▸ Tarea 1
Traduce al inglés esta oración del fragmento sobre el coronavirus: "Desde que comenzó a infectar personas, hace seis meses, el nuevo coronavirus se presentó como una neumonía atípica; una enfermedad que causaba síntomas, leves o graves, en el tracto respiratorio; por fin su símbolo llegó a ser el respirador."
▸ Tarea 2
Reproduce sin cambios la parte del fragmento sobre el coronavirus que se abre con las palabras que contienen "Corazón, cerebro, riñones, sistema" y se cierra con "de Nueva York.".

▸ Fragmento seleccionado
═══

Corazón, cerebro, riñones, sistema inmunológico: todo lo que no sabemos sobre el daño que produce el coronavirus más allá de los pulmones
Desde que comenzó a infectar personas, hace seis meses, el nuevo coronavirus se presentó como una neumonía atípica; una enfermedad que causaba síntomas, leves o graves, en el tracto respiratorio; por fin su símbolo llegó a ser el respirador. Sin embargo, a medida que pasa el tiempo los médicos del mundo entero acumulan pruebas que contradicen aquella primera impresión: “El COVID-19 puede provocar el fallo de los riñones, acelerar el sistema inmunológico del cuerpo de manera catastrófica y causar coágulos que impiden la circulación de la sangre a los pulmones, el corazón o el cerebro”, describieron Clifford Marks y Trevor Pour, dos médicos de emergencia del Hospital Mount Sinai de Nueva York.

═══

▸ Datos proporcionados
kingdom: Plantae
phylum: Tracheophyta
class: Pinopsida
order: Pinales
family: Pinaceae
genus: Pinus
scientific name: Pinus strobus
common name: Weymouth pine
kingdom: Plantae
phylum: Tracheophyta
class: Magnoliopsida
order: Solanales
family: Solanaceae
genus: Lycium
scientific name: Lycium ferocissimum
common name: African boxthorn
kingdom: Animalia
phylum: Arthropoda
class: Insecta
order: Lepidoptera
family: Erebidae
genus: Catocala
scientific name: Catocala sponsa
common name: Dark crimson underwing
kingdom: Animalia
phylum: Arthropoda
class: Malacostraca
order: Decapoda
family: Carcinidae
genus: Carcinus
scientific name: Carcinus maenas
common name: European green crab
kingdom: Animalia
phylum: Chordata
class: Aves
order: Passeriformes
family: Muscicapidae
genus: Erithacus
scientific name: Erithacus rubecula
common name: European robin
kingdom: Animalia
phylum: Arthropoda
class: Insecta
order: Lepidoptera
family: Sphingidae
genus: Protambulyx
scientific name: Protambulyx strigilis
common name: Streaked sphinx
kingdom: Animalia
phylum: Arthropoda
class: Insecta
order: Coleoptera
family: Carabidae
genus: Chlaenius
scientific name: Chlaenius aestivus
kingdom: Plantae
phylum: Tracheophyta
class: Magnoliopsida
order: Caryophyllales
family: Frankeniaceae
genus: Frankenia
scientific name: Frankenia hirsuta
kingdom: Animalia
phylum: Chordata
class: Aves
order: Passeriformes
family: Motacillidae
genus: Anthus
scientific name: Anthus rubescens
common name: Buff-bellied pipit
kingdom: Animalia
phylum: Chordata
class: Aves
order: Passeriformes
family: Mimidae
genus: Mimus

═══

▸ Respuesta 1
Since it began infecting people six months ago, the new coronavirus presented itself as an atypical pneumonia, a disease that caused symptoms, mild or severe, in the respiratory tract; in the end its symbol became the ventilator.

▸ Respuesta 2
Corazón, cerebro, riñones, sistema inmunológico: todo lo que no sabemos sobre el daño que produce el coronavirus más allá de los pulmones
Desde que comenzó a infectar personas, hace seis meses, el nuevo coronavirus se presentó como una neumonía atípica; una enfermedad que causaba síntomas, leves o graves, en el tracto respiratorio; por fin su símbolo llegó a ser el respirador. Sin embargo, a medida que pasa el tiempo los médicos del mundo entero acumulan pruebas que contradicen aquella primera impresión: “El COVID-19 puede provocar el fallo de los riñones, acelerar el sistema inmunológico del cuerpo de manera catastrófica y causar coágulos que impiden la circulación de la sangre a los pulmones, el corazón o el cerebro”, describieron Clifford Marks y Trevor Pour, dos médicos de emergencia del Hospital Mount Sinai de Nueva York.